NALC: OPM valuation of the USPS FERS pension fund surplus is wrong
Nov. 15, 2012 — OPM’s decision is misleading on two counts. The current near-record low interest rates produce a misleading figure that is likely to change; beyond that, OPM’s use of generic assumptions on wages and mortality (as opposed to ones applicable to postal employees) badly skews the results. Simply using accurate data going in would produce a surplus figure of more than $15 billion.
The OPM decision to reduce the discount rate used in its 2011 valuation of the postal FERS account in the Civil Service Retirement and Disability Fund is not surprising. Interest rates have been declining and are near record lows. When interest rates rise as the economy strengthens, the discount rate will increase again and the postal surplus will once again rise sharply.
It should be noted, however, that the OPM’s method for valuing the postal FERS account fails to use USPS-specific assumptions on postal wages and postal employee mortality. It therefore fundamentally underestimates the postal surplus in FERS. This was the finding of a recent report from USPS Office of Inspector General titled Causes of the Postal Service FERS Surplus (Report Number: RARC-WP-13-001, October 12, 2012) prepared by The Hay Group. It estimated the 2010 postal surplus at $24 billion, far greater than the $10.9 billion surplus reported. That 2010 estimate used a higher discount rate (5.75 percent) than the 2011 estimate (5.25 percent).
The OPM continues to underestimate the postal FERS surplus because it uses a single set of economic and demographic assumptions based on all federal employees to value the postal FERS account. However, the Postal Service’s workforce is different than the rest of the federal workforce. Its employees are a distinct group with markedly different demographic and mortality characteristics. Historically, salary increases over a career in the Postal Service have lagged those experienced by other career federal employees. Postal employees tend to remain in blue collar jobs their entire careers and do not receive regular promotions that increase their pensionable pay; they typically reach their maximum pay after 12 years. By contrast, white collar federal employees tend to begin in the lower grades of the various federal pay systems and move up the pay scales throughout their careers. In addition, average life expectancy among mainly blue collar postal employees is less than it is for mainly white collar federal employees. A fair valuation of the postal sub-accounts requires the use of USPS-specific assumptions.
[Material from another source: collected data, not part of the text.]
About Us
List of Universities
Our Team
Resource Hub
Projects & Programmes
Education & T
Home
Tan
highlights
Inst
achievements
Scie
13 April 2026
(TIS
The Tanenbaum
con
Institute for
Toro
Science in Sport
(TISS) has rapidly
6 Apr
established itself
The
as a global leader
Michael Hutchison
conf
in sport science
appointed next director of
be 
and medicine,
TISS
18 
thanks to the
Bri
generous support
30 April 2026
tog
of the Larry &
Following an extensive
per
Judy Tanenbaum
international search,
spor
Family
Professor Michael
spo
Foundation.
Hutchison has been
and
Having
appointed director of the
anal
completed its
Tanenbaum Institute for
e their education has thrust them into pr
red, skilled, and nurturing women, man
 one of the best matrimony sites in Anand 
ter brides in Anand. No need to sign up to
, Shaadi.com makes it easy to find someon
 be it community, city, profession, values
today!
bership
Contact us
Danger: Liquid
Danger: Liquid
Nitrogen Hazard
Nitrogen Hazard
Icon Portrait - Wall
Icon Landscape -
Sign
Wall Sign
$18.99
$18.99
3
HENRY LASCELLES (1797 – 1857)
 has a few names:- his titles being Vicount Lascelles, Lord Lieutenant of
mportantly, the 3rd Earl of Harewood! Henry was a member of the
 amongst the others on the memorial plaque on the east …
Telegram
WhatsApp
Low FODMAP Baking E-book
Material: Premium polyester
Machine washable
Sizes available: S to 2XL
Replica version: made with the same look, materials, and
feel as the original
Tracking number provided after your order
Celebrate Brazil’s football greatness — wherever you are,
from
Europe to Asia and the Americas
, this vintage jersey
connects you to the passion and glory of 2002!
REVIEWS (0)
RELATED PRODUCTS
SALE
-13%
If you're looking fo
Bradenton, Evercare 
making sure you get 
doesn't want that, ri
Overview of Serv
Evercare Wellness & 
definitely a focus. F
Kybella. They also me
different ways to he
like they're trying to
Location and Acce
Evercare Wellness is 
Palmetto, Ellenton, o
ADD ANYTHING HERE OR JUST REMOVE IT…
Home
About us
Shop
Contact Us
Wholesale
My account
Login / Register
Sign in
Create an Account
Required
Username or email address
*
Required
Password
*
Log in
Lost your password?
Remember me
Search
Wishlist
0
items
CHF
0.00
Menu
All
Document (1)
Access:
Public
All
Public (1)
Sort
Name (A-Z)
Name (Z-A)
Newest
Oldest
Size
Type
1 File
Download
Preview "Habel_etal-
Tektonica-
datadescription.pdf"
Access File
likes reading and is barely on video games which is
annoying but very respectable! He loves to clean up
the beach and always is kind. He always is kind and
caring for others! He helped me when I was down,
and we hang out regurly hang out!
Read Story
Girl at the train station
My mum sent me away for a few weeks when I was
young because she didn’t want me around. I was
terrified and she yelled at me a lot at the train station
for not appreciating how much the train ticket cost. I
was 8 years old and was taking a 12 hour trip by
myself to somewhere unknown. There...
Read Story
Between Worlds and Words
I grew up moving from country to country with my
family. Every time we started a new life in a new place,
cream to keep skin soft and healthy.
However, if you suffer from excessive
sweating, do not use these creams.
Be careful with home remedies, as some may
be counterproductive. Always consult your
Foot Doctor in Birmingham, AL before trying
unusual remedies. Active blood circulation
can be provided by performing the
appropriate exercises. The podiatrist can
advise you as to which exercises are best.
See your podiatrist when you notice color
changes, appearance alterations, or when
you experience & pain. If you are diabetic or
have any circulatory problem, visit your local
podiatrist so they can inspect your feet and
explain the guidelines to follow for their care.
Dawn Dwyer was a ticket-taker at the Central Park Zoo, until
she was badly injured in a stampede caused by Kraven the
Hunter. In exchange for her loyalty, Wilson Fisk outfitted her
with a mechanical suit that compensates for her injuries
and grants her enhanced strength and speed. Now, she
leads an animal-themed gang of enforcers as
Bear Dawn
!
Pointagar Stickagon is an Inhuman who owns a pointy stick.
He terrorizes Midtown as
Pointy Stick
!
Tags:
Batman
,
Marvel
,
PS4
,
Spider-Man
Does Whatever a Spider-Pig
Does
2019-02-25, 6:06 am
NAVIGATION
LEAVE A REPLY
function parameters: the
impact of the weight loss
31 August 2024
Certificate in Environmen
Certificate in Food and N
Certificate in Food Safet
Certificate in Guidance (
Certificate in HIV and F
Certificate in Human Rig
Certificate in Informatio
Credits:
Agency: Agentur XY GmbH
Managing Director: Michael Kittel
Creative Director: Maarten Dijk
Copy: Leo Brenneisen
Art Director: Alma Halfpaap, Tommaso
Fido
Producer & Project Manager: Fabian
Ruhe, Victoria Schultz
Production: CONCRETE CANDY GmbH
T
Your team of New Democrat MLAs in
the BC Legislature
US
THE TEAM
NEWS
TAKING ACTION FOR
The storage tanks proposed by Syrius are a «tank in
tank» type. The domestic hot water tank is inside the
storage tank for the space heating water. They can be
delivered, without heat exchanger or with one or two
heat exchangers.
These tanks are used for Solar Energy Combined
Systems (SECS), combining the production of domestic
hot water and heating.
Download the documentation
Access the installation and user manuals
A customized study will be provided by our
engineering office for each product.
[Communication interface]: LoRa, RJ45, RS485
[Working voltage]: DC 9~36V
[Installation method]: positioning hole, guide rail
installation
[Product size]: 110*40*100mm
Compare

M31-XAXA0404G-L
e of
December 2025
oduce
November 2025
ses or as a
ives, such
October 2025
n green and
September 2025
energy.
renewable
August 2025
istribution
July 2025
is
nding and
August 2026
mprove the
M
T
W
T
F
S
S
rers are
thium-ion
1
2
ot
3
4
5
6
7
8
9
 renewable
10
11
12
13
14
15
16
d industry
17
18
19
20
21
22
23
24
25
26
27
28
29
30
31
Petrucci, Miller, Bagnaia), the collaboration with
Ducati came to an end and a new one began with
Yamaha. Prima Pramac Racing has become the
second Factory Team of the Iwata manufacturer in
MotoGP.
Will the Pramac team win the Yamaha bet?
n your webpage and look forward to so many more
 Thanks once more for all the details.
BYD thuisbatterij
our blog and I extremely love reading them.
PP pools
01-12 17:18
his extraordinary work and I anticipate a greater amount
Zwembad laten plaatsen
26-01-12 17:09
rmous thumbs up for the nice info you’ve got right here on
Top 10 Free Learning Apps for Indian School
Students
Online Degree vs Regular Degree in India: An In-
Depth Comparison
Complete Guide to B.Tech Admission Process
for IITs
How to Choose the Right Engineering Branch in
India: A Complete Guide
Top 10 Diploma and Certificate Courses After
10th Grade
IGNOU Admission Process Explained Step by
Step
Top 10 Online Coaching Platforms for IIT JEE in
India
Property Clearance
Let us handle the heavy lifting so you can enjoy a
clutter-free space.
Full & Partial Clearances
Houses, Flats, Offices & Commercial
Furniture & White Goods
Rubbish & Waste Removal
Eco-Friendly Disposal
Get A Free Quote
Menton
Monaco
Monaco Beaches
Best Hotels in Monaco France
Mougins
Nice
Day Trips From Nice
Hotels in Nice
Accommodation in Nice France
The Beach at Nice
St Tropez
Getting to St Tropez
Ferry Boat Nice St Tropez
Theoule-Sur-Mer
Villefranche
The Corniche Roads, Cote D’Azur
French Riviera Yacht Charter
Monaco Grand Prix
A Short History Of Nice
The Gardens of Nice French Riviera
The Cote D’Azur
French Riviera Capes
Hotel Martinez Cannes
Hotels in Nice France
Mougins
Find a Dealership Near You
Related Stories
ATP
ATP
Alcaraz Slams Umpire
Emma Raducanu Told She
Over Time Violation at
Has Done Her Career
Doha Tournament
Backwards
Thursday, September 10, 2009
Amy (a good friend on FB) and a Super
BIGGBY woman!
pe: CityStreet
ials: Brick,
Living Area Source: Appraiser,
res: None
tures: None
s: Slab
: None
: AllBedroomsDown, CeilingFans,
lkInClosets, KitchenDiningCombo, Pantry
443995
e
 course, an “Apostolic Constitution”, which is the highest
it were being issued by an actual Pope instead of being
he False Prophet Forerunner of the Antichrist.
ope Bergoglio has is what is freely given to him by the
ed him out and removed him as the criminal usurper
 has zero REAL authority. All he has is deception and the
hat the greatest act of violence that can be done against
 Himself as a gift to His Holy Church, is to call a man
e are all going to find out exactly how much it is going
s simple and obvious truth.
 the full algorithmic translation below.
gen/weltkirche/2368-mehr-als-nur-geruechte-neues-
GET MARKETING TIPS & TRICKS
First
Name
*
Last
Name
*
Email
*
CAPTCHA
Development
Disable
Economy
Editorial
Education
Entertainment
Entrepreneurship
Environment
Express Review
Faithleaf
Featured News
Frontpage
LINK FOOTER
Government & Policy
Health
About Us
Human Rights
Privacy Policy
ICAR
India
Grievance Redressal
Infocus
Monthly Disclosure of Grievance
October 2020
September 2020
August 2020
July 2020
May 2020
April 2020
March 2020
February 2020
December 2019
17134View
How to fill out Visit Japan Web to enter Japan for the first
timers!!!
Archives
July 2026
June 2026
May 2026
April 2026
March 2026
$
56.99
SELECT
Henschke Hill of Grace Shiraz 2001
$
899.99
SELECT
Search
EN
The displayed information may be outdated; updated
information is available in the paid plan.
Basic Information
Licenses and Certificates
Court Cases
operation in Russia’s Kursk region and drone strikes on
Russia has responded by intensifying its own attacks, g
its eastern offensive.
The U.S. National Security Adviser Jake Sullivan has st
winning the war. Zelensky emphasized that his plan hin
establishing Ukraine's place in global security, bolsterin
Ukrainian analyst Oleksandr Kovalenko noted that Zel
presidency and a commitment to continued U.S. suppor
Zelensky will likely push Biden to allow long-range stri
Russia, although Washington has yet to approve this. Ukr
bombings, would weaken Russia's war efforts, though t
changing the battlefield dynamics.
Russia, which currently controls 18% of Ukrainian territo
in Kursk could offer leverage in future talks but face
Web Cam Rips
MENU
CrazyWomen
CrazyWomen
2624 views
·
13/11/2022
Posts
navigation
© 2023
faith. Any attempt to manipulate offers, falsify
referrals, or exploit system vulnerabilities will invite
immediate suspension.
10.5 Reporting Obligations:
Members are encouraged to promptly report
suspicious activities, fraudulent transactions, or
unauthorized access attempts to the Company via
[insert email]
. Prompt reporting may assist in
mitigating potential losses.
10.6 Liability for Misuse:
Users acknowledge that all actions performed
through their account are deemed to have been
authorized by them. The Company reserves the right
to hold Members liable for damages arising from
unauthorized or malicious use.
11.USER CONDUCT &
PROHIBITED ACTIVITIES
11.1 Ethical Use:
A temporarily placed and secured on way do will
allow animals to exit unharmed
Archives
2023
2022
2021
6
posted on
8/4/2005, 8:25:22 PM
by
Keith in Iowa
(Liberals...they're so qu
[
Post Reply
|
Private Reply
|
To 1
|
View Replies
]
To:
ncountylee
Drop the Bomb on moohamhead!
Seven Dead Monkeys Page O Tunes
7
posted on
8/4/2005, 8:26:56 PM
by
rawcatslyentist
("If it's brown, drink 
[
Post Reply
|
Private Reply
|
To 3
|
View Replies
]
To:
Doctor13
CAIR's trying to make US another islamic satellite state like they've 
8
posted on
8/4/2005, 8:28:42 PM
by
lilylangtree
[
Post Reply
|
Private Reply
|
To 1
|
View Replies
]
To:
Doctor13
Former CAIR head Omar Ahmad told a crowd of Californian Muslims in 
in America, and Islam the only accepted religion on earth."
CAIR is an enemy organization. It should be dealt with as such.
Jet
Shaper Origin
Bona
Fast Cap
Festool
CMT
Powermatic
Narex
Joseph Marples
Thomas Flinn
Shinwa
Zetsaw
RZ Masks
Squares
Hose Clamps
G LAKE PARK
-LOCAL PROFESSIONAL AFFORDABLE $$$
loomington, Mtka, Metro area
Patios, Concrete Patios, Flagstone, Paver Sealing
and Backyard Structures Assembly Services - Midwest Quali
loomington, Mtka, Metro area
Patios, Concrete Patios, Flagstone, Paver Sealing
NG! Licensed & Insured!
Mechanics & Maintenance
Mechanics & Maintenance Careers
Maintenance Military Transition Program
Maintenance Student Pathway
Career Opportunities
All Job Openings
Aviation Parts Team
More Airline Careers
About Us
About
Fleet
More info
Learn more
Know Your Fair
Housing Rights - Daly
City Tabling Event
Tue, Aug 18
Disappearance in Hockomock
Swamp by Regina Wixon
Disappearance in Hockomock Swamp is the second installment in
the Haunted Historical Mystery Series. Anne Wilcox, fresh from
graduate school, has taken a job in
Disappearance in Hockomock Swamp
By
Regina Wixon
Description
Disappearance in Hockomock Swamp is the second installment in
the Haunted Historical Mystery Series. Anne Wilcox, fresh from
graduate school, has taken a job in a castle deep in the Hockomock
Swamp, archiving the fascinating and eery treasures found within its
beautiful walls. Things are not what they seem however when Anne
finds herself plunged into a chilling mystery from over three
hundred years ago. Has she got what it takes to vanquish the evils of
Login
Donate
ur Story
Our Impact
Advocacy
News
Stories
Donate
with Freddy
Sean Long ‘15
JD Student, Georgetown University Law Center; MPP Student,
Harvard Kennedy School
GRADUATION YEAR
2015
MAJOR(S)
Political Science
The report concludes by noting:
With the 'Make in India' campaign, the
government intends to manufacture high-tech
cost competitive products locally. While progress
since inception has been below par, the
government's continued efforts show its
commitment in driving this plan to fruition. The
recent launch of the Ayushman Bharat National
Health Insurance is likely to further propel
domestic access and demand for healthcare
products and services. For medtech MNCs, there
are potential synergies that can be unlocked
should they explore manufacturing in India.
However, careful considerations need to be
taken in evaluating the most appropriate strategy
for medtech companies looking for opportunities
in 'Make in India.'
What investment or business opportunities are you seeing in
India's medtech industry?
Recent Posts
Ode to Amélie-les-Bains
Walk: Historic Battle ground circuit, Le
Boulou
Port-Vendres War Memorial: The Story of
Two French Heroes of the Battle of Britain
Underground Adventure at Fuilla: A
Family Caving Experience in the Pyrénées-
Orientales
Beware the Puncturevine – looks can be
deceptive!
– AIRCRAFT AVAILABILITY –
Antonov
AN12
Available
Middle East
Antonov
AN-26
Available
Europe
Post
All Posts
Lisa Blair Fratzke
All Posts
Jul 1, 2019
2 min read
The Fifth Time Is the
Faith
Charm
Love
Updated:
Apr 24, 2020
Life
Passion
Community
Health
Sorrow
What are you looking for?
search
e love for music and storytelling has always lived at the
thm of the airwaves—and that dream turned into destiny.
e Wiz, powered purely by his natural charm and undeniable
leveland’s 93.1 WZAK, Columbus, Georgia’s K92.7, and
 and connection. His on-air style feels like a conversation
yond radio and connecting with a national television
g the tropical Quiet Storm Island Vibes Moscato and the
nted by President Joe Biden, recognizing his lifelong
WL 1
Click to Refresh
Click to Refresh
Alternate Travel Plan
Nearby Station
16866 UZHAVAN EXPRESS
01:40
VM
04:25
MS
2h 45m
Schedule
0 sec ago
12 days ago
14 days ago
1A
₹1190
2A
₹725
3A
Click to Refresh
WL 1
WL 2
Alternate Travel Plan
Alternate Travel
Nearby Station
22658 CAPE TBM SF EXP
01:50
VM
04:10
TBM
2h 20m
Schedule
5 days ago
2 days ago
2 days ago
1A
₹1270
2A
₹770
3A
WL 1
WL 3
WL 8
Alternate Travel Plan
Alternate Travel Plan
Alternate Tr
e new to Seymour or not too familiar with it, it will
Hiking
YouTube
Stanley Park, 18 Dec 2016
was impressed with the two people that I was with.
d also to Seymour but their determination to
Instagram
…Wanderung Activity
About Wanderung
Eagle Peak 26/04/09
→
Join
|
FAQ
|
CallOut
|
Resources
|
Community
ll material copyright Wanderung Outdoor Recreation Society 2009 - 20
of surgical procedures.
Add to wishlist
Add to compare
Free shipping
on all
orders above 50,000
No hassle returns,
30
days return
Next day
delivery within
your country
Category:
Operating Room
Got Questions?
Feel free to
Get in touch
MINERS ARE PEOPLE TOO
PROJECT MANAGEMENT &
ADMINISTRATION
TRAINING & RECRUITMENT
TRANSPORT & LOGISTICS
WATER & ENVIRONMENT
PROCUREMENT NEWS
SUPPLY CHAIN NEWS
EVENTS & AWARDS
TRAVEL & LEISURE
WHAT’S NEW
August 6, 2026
According to NALC’s actuarial experts, the 2011 surplus would be $15-$16 billion using the lower discount rate and economic/mortality assumptions based on postal employees’ actual demographics and wage history. In other words, if calculated properly, the actual surplus would be significantly larger than previously thought, even with a lower discount rate. NALC has called on the OPM to adopt the more accurate method recommended by the OIG report.